Jackson was literally the mother of the civil rights movement. Her daughter Juanita, the first African-American woman to practice law in Maryland, married Clarence Mitchell Jr. September 7, 1938.[3] He was the NAACP’s chief Washington lobbyist from 1950 to 1978 and became known as the "101st U.S. Senator." [4] Mitchell's brother Parren Mitchell was the first African-American congressman from Maryland.[5] Juanita and Clarence had four sons: Clarence M. Mitchell, III (a former state senator), Michael Bowen Mitchell Sr. (former state senator and Baltimore City Council member), Keiffer Jackson Mitchell, M.D., and George Davis Mitchell.[3] Kieffer Mitchell's son, Keiffer J. Mitchell Jr. was a Baltimore City Council member and the Maryland House of Delegates. Clarence M. Mitchell, IV was a member of the Maryland State Senate.

Civil rights activism

As a successful owner of rental property, Jackson was free to engage in activities which led to community improvement. She sponsored the City-Wide Young Peoples forum with her daughter Juanita in the leadership in the early 1930s. The forum conducted a campaign to end racial segregation beginning with the grassroots "Buy Where You Can Work" campaign of 1931. Jackson and her daughter Juanita along with the forums' members encouraged African-American residents of Baltimore to shop only at businesses where they could work, boycotting businesses with discriminatory hiring practices. The campaign's success led to similar protests in other cities around the country.

At one forum gathering, Charles Hamilton Houston, informed the audience "we could sue Jim Crow out of Maryland". Subsequently, Carl Murphy of the Afro-American newspaper suggested that Lillie join forces with the NAACP. That was the beginning of her 35-year tenure with the NAACP, in a role as president of the Baltimore branch in 1935, a position she held until retirement in 1970. 1934 saw the beginning of Thurgood Marshall's employment with the Baltimore NAACP branch. The next year he won a landmark case financed by the Baltimore NAACP,[6] Murray v. Pearson, removing the color barrier from admissions to the University of Maryland School of Law.[7] In 1946 she founded the Maryland state conference of the NAACP [2] and was elected to the National Board of Directors in 1948.[8]

In 1938 the NAACP won a historic legal challenge to racial barriers in publicly funded institutions. A court judgment overturned city policy assuring all Baltimore city school teachers received equal pay. Jackson's 1942 movement to register black voters began a shift in city politics. That same year she was named to Maryland's first Interracial Commission. She was also fundamental to Baltimore being the first Southern city to integrate its schools after the landmark Brown v. Board of Education decision.[8] Baltimore's Fair Employment Practices law was passed in 1958. She was such a force in Maryland and Baltimore politics that Governor Theodore McKeldin was noted to have said of her, "I'd rather have the devil after me than Mrs. Jackson. Give her what she wants."

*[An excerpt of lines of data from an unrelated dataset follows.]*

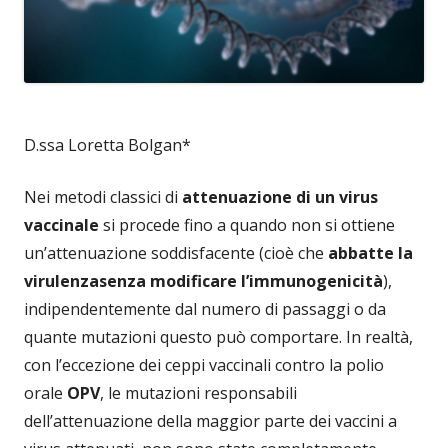
D.ssa Loretta Bolgan*
Nei metodi classici di
attenuazione di un virus
vaccinale
si procede fino a quando non si ottiene
un’attenuazione soddisfacente (cioè che
abbatte la
virulenza
senza modificare l’immunogenicità
),
indipendentemente dal numero di passaggi o da
quante mutazioni questo può comportare. In realtà,
con l’eccezione dei ceppi vaccinali contro la polio
orale
OPV
, le mutazioni responsabili
dell’attenuazione della maggior parte dei vaccini a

Ultimately, her efforts built the Baltimore NAACP into the largest branch of the organization in the United States with a peak membership of 17,600.[8]

Death and legacy

Jackson died from a myocardial infarction and was interred at Mount Auburn Cemetery in Baltimore.

Jackson's will called for the home she lived in for twenty-two years, 1320 Eutaw Place in Baltimore, to be turned into a museum. As the only museum named after a woman and the only civil rights museum in the state of Maryland, it serves as a repository of civil rights artifacts including documents, framed memorabilia and household furnishings. Prominent amongst these was a life-sized photo of Jackson with Rosa Parks just inside the building's entrance.

Upon its 1976 opening the museum enjoyed a modest flow of visitors. By mid 1990 its maintenance had become untenable to the extent that the structure was no longer viable as a museum. In 1997 Morgan State University took responsibility for the facility and as curators placed its contents in storage. The facility then became dormant, awaiting sufficient matching funds to put in use a grant which was received from the state of Maryland. A re-opening of the museum is currently planned for June 2016.

In 1986, Jackson was posthumously inducted into the Maryland Women's Hall of Fame.

Bibliography

  • Hathaway, Phyllis. "Lillie May Jackson," Notable Maryland Women, ed. Winifred G. Helmes (Maryland: Tidewater Publishers, 1977), 187-191.
  • Williams, Juan. Thurgood Marshall: American Revolutionary. New York: Random House, 1998.
  • Davis, Michael D. and Clark, Hunter R. Thurgood Marshall: Warrior At The Bar, Rebel On The Bench. New York: Carol Publishing Group, 1992.
  • Aldred, Lisa. Thurgood Marshall: Supreme Court Justice. New York: Chelsea House Publishers, 1990.
  • Hughes, Langston. Fight For Freedom: The Story of the NAACP. New York: W.W. Norton & Co., 1962. 176-179.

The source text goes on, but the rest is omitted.